Published in final edited form as: J Vis Exp. 2022 Dec 9;(190):10.3791/64681. doi: 10.3791/64681

Figure 2: Correlation of measured phenotypes across populations in individual animals using multi-well devices.

Figure 2:

All the panels provide data from the same experiment comparing four groups of animals: wild-type (N2) animals subject to empty vector EV(RNAi) (N = 138), wild-type animals subject to daf-2(RNAi) (N = 151), daf-16(mu86) animals subject to EV(RNAi) (N = 123), and daf-16(mu86) animals subject to daf-2(RNAi) (N = 135). (A) The lifespan extension from daf-2(RNAi) is blocked by the daf-16(mu86) null mutation. Pairwise significance between groups determined by the log-rank test (survdiff function in R). (B) The healthspan-defined here as the day at which an animal can no longer move a full body length-extension from daf-2(RNAi) is blocked by the daf-16(mu86) null mutation.

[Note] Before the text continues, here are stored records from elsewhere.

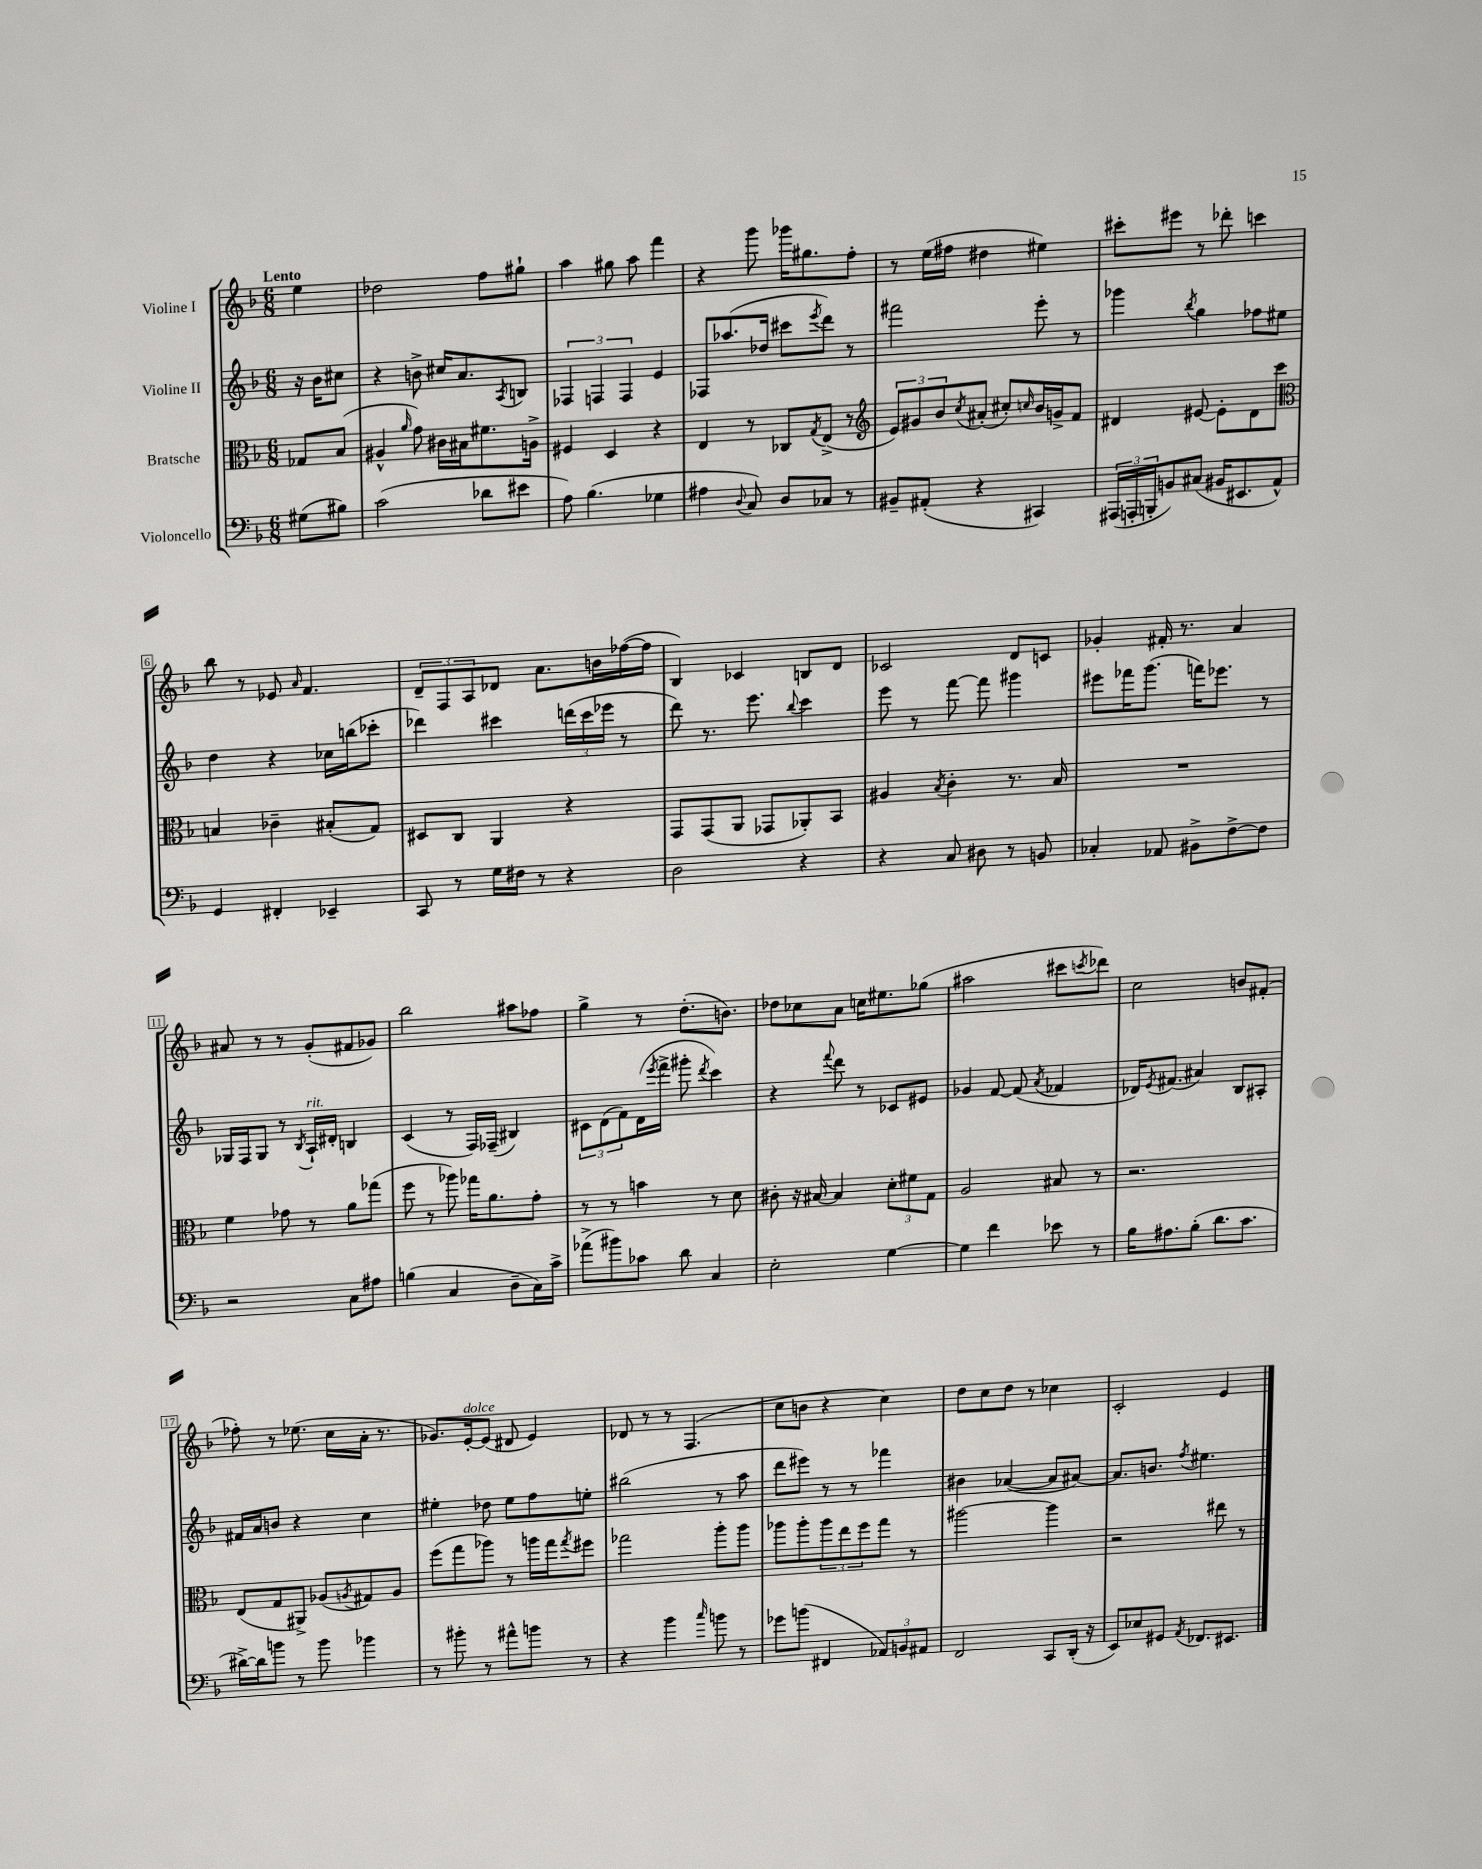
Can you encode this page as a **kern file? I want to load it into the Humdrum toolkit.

**kern	**kern	**kern	**kern
*part4	*part3	*part2	*part1
*staff4	*staff3	*staff2	*staff1
*I"Violoncello	*I"Bratsche	*I"Violine II	*I"Violine I
*clefF4	*clefC3	*clefG2	*clefG2
*k[b-]	*k[b-]	*k[b-]	*k[b-]
*M6/8	*M6/8	*M6/8	*M6/8
=	=	=	=
!	!	!	!LO:TX:a:B:t=Lento
(8G#X\L	8G-X/L	16r	4ee\
.	.	16b-\KL	.
8B#X\J)	(8B-/J	8cc#X\J	.
=1	=1	=1	=1
(2c\	4A#X^^/	4r	2dd-X\
.	16qqa/	.	.
.	8g\)	8bn^\	.
.	16c#X\LL	16cc#X/KL	.
.	16B#X\J	8.a/	.
8d-X\L	8.f#X\	.	8ff\L
.	.	8qA/	.
8e#X\J	.	8Bn/J	8gg#X`\J
.	16An^\Jk	.	.
=2	=2	=2	=2
8A\)	4F#X/	6F-X/	4aa\
(4.B-\	.	.	.
.	.	6Fn/	.
.	4D/	.	8gg#X\
.	.	6F/	.
.	.	.	8aa\
4G-X\	4r	4e/	4fff\
=3	=3	=3	=3
4A#X\	4E/	8F-X/L	4r
.	.	(8.aa-X/	.
8qqD/	.	.	.
8C/)	8r	.	8ggg\
.	.	16dd-X/Jk	.
8D/L	8C-X/L	8ccc#X\L	16ggg-X\KL
.	.	.	8.gg#X\
.	8qG/	8qeee/	.
8C-X/J	(8E^/J	8ddd\J)	.
8r	8r	8r	8ff'\J
=4	=4	=4	=4
*	*clefG2	*	*
8BB#X~/L	12e/L)	2fff#X\	8r
.	12g#X/	.	.
(8AA#X'/J	.	.	(16ee\LL
.	12b-/	.	.
.	.	.	16ff#X\JJ
.	8qcc/	.	.
4r	(8a#X'/J	.	4dd#X\
.	8cc#X'/L)	.	.
.	16qqccn/	.	.
4CC#X/)	16b-/L	8eee'\	4ee#X\)
.	16gn^/J	.	.
.	8f/J	8r	.
=5	=5	=5	=5
(24AAA#X/LL	4d#X/	4ggg-X\	8ccc#X'\L
24AAAn'/	.	.	.
24BBBn'/J	.	.	.
8BBn/)	.	.	8eee#X\J
.	.	8qbb-/	.
(8C#X/J	[8e#X/	4gg\	8r
16BB#X/KL	8e#'\L]	.	8ddd-X'\
8.EE#X/	.	.	.
.	8d#\	8ff-X\L	4cccn\
8AA^^/J)	8ccc\J	8ee#X\J	.
!!LO:LB:g=z
=6	=6	=6	=6
*	*clefC3	*	*
4GG/	4Bn/	4dd\	8bb-\
.	.	.	8r
4FF#X'/	4c-X~\	4r	8e-X/
.	.	.	16qqa/
.	.	.	4.f/
4EE-X~/	(8B#X'/L	16cc-X\LL	.
.	.	(16bbn\J	.
.	8G/J)	8ccc-X'\J	.
=7	=7	=7	=7
8CC/	8D#X/L	4ddd-X\)	12d~/L
.	.	.	12F/
8r	8C/J	.	.
.	.	.	12A/
16G\LL	4AA/	4ccc#X\	8d-X/J
16F#X\JJ	.	.	.
8r	.	.	8.a\L
4r	4r	(24dddn\LL	.
.	.	24ccc#\	.
.	.	.	16bn\L
.	.	24eee-X\JJ	.
.	.	8r	([16ff-X\
.	.	.	16ff-\JJ]
=8	=8	=8	=8
2D\	8GG/L	8ddd\)	4B-/)
.	(8GG/	8.r	.
.	8AA/J	.	4c-X/
.	.	8.eee\	.
.	8GG-X/L	.	.
.	.	8qqbb-/	.
4r	8AA-X'/)	4ccc\	8Bn/L
.	8BB-/J	.	8d/J
=9	=9	=9	=9
4r	4A#X/	8eee\	2c-X/
.	.	8r	.
.	8qB-/	.	.
8C/	4c'\	[8fff\	.
8D#X\	.	8fff\]	.
8r	8.r	4ggg#X\	8d/L
8BBn/	.	.	8cn/J
.	16B-/	.	.
=10	=10	=10	=10
4C-X'/	2.r	8eee#X\L	4g-X'/
.	.	16fff-X\K	.
.	.	(8.ggg\J	.
8AA-X/	.	.	16f#X'/
.	.	.	8.r
8BB#X^\L	.	16fffn\KL)	.
.	.	8.eee-X\J	.
[8F^\	.	.	4a/
8F\J]	.	8r	.
!!LO:LB:g=z
=11	=11	=11	=11
2r	4f\	16G-X/LL	8a#X/
.	.	16F/J	.
.	.	8G-/J	8r
.	8g-X\	8r	8r
.	.	8qB-/	.
!	!	!LO:TX:a:i:t=rit.	!
.	8r	16A`/LL	(8g'/L
.	.	16d#X'/JJ	.
8C\L	8a\L	4Bn/	8f#X/
8A#X\J	(8gg-X\J	.	8g-X/J)
=12	=12	=12	=12
(4Bn\	8ff\	(4c/	2bb-\
.	8r	.	.
4C/	8aa-X\)	8r	.
.	16gg-X\KL	16F/LL)	.
.	8.a\	(16F-X~/JJ	.
8D~\L	.	4B#X/)	8aa#X\L
16C\L)	8g'\J	.	8ff-X\J
16c^\JJ	.	.	.
=13	=13	=13	=13
(8a-X^\L	8r	12c#X\L	4gg^\
.	.	(12d\	.
8b#X\)	8r	.	.
.	.	12f\)	.
8c-X\J	4bn\	(16d\L	8r
.	.	8qeee/	.
.	.	16fff^\JJ	.
8d\	.	8ggg#X'\	(8.dd'\L
.	.	8qddd/	.
4C/	8r	4ccc\)	.
.	.	.	8.bn\J)
.	8d\	.	.
=14	=14	=14	=14
2E'\	8c#X'\	4r	8dd-X\L
.	16r	.	8cc-X\
.	[16B#X/	.	.
.	.	8qqfff/	.
.	4B#/]	8ddd\	8a\J
.	.	8r	16ccn\KL
.	.	.	8.ee#X\
[4G\	12d'\L	8c-X/L	.
.	12f#X\	.	.
.	.	8e#X/J	(8gg-X\J
.	12G\J	.	.
=15	=15	=15	=15
4G\]	2A/	4g-X/	2aa#X\
4f\	.	[8f/	.
.	.	(8f/]	.
.	.	8qa/	.
8e-X\	8B#X/	4f-X/	8ccc#X\L
.	.	.	8qcccn/
8r	8r	.	8ddd-X\J)
=16	=16	=16	=16
16B-\KL	2.r	16d-X/KL)	2cc\
.	.	8qe/	.
8.A#X\	.	(8.f#X/J	.
(8B-'\J	.	4a#X/)	.
8.d\L	.	.	.
.	.	8B-/L	8bn/L
8.c\J	.	.	.
.	.	8A#X'/J	(8f#X'/J
!!LO:LB:g=z
=17	=17	=17	=17
[16d#X^\LL)	(8E/L	16f#X/LL	8ff-X'\)
16d#\J]	.	16a/J	.
8bn\J	8G/	8bn/J	8r
8r	8AA#X^/J)	4r	(8.ee-X\
8b\	(8A-X/L	.	.
.	.	.	16cc\LL
.	8qAn/	.	.
4b-X\	8G#X/)	4cc\	16a'\JJ
.	.	.	8.r
.	8A/J	.	.
=18	=18	=18	=18
8r	(8ff\L	4ee#X'\	8.g-X/L)
8b#X'\	8gg\	.	.
!	!	!	!LO:TX:a:i:t=dolce
.	.	.	[16e'/k
8r	8aa-X\J)	8dd-X\	(8e/J]
8a#X^^\L	8r	8ee#\L	8d#X/
8bn\J	16aan\LL	8ff\	4e/)
.	16gg\J	.	.
.	8qgg/	.	.
8r	8ff#X\J	8een'\J	.
=19	=19	=19	=19
4r	2gg-X\	(2bb#X\	8d-X/
.	.	.	8r
4b-\	.	.	8r
.	.	.	(4.F/
16qqcc/	.	.	.
8bn\	8aa'\L	8r	.
8r	8aa\J	8aa\	.
=20	=20	=20	=20
8g-X\L	8aa-X\L	8ddd\L	8cc\L
(8bn\J	8aa-'\	8eee#X\J)	8bn\J
4FF#X/	12aa-\	8r	4r
.	12ee\	.	.
.	.	8r	.
.	12ff\	.	.
12AA-X/L)	8gg\J	4fff-X\	4cc\)
12BBn/	.	.	.
.	8r	.	.
12AA#X/J	.	.	.
=21	=21	=21	=21
2FF/	[2aa#X\	4b#X\	8dd\L
.	.	.	8cc\
.	.	([4a-X/	8dd\J
.	.	.	8r
8CC/L	4aa#\]	8a-/L]	4cc-X\
(16DD'/Jk	.	[8a#X/J)	.
16r	.	.	.
=22	=22	=22	=22
8EE/L)	2r	8.a#/L]	2c'/
8E-X/	.	.	.
.	.	8.bn/J	.
8GG#X/J	.	.	.
8qAA/	.	8qff/	.
8.FF-X/L	.	4.ee#X\	.
.	8ee#X\	.	4e/
8.EE#X/J	.	.	.
.	8r	.	.
==	==	==	==
*-	*-	*-	*-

Pairwise significance between groups determined by the log-rank test (survdiff function in R). (C) The 3 day rolling mean of activity across the lifespan is reduced by both daf-16(mu86) and daf-2(RNAi). Significance calculated by the Mann-Whitney U test to compare the area under the curve for activity across the lifespan for individual animals between groups. (D) Healthspan and lifespan for each population as absolute values (mean ± standard error of the mean). (E) Healthspan and lifespan for each population normalized to total lifespan within each group (mean ± standard error of the mean). (F) The cumulative activity across the lifespan (area under the curve [AUC] across the lifespan) for individual animals correlates better with lifespan than (G) the activity for individual animals at any specific day across the lifespan (the activity correlation on day 8, representing the point at which the mean activity is maximized, is shown), as calculated by linear regression (lm function in R). n.s. = not significant, * p < 0.05, ** p < 0.01, *** p < 0.001. All p-values were adjusted for multiple comparisons using the Bonferroni method for comparisons made within each panel.